Kubernetes Events and Warnings That Won’t Go Away

Chris Cunningham
Appsbroker CTS Google Cloud Tech Blog
3 min readDec 11, 2023

--

(well …you try finding an interesting image for this blog topic!)

Recently I was deploying an application into a cluster, and, whilst looking into a deployment issue, I noticed something that I couldn’t shake off until I investigated it. The result was a better understanding of the Kubernetes event model and how it can lead to confusion when naively debugging through the time-honoured method of “tail all the logs and fix all the errors”.

The application I was deploying is a Python-based Web service that needs to connect to a database. If deploying the whole service from scratch, it might be the case that it takes a while for the database to be ready, on top of the overhead of application startup. In addition, if the service becomes unavailable for some reason (such as a container fault, or a bug in the application logic) we want to ensure that the pod is marked as unhealthy and traffic routed to healthy pods. Here’s a quick look at how this might be configured:

containers:
- name: my-app
image: my-image:v1
ports:
- name: http
containerPort: 5000
protocol: TCP
readinessProbe:
httpGet:
path: /
port: http

We’re leaving the default values for most of the readinessProbe’s configuration, but here they are for completeness:

  • initialDelaySeconds: 0 — this could be tweaked but we expect the service to be available pretty soon so it is okay if the first probe fails.
  • periodSeconds: 10
  • successThreshold: 1 — as soon as the probe succeeds, the probe will be satisfied.
  • failureThreshold: 3 — the pod will have its Ready condition set to false if three probes in a row all fail.
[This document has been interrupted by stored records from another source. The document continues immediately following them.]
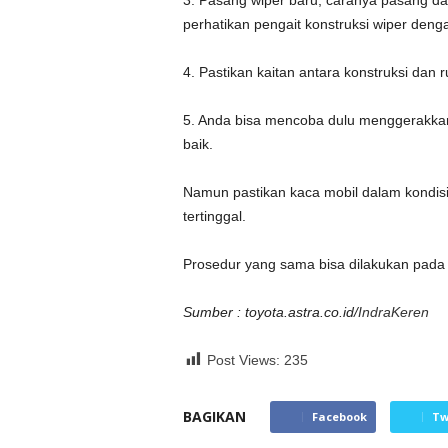
3. Pasang wiper baru, caranya pasang da
perhatikan pengait konstruksi wiper deng
4. Pastikan kaitan antara konstruksi dan
5. Anda bisa mencoba dulu menggerakkan
baik.
Namun pastikan kaca mobil dalam kondis
tertinggal.
Prosedur yang sama bisa dilakukan pada 
Sumber : toyota.astra.co.id/
IndraKeren
Post Views:
235
BAGIKAN
Facebook
Tw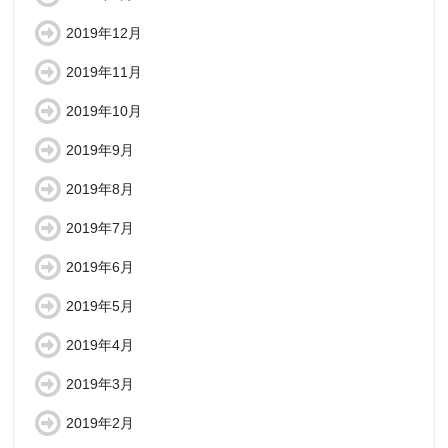
2019年12月
2019年11月
2019年10月
2019年9月
2019年8月
2019年7月
2019年6月
2019年5月
2019年4月
2019年3月
2019年2月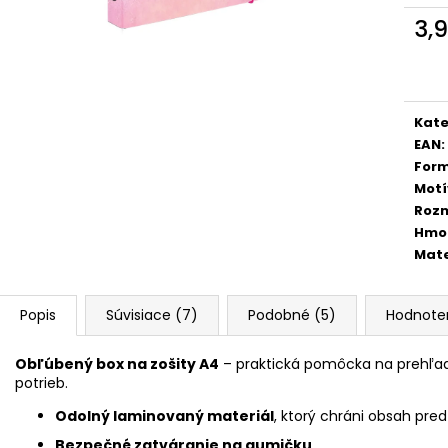
ŠKOLSKÝ SET 8-DIELNY OXY JUMPER
BOX NA ZOŠITY
KOLIBRÍK FIALOVÝ
PIXEL
3,
128 €
5,96 €
Jedn
cena
Kate
EAN
:
For
Motí
Roz
Hmo
Mate
Popis
Súvisiace (7)
Podobné (5)
Hodnote
Obľúbený box na zošity A4
– praktická pomôcka na prehľadn
potrieb.
Odolný laminovaný materiál
, ktorý chráni obsah pr
Bezpečné zatváranie na gumičku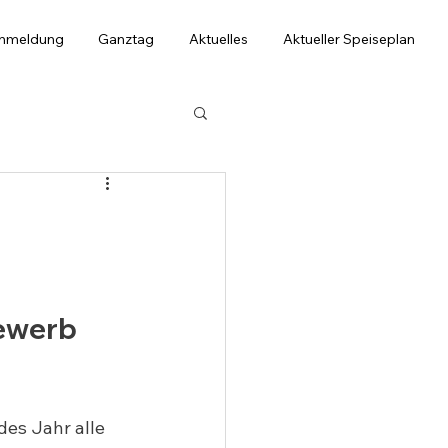
anmeldung
Ganztag
Aktuelles
Aktueller Speiseplan
bewerb 
des Jahr alle 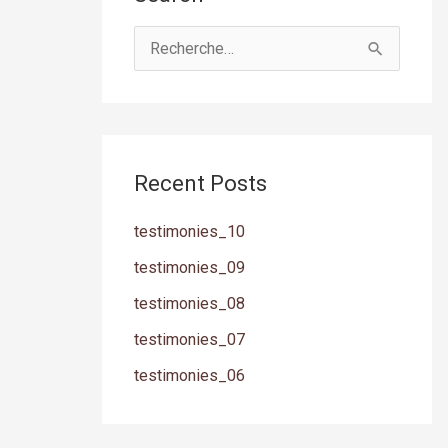
R
e
c
h
Recent Posts
e
r
testimonies_10
c
testimonies_09
h
testimonies_08
e
testimonies_07
r
testimonies_06
:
So I apply my configuration and watch the service get deployed, and a few seconds later, I have a fully working application responding to my requests. But I notice something in the event log:

Warning  Unhealthy  85s (x2 over 86s)  kubelet  Readiness probe failed: Get "http://10.244.201.221:5000/": dial tcp 10.244.201.221:5000: connect: connection refused

My pod is unhealthy? Shouldn’t it not be receiving traffic then?

Even curiouser was when I looked a few minutes later:

Warning  Unhealthy  9m48s (x2 over 9m49s)  kubelet  Readiness probe failed: Get "http://10.244.201.221:5000/": dial tcp 10.244.201.221:5000: connect: connection refused

Ten minutes! And yet my application is happily serving requests. Why is it marked as unhealthy?

The answer of course is that the pod isn’t unhealthy.

Conditions:
Type Status
Initialized True
Ready True
ContainersReady True
PodScheduled True

And so let’s talk about Kubernetes events.

Kubernetes events are closely associated with state changes: that is, a resource has transitioned from one state to another. But they can also be generated directly, such as with the above livenessProbe failures. The important thing is there is nothing intrinsically tying the two together: events are not necessarily generated by state changes, and crucially, state changes do not necessarily generate events.

When you start a container, you’ll be familiar with the events that get generated when it starts:

  Type     Reason     Age                  From    Message
---- ------ ---- ---- -------
Normal Pulling 11m kubelet pulling image "my-image:v1"
Normal Pulled 11m kubelet Successfully pulled image "my-image:v1"
Normal Created 11m kubelet Created container
Normal Started 11m kubelet Started container

These are one-offs: a container only indicates that it’s ready once. But livenessProbes don’t only run during service creation, but continuously (in order to redistribute traffic if containers stop responding). And livenessProbes only generate events on failure. Why is that? Because otherwise, every probe would be sending a new event every ten seconds just to say that your service was operating as expected. The result is that a livenessProbe will only ever appear in your event log when it isn’t working, and that the only way to deduce that things are working is to either look directly at the pod status, or by working out from the Age and recurrence rate of the event that it’s stale.

(if you truly need to see the results of livenessProbes, then you can up the logging level on the kubelet service on each node, and look on there. But you won’t get it from the pod event log.)

Takeaways here:

  • Events don’t show the whole story behind resource state: inspect the resource directly and check it.
  • Not every state change generates an event.
  • Sometimes a big red tab at the top of your ArgoCD resource summary really can just be ignored.

--

--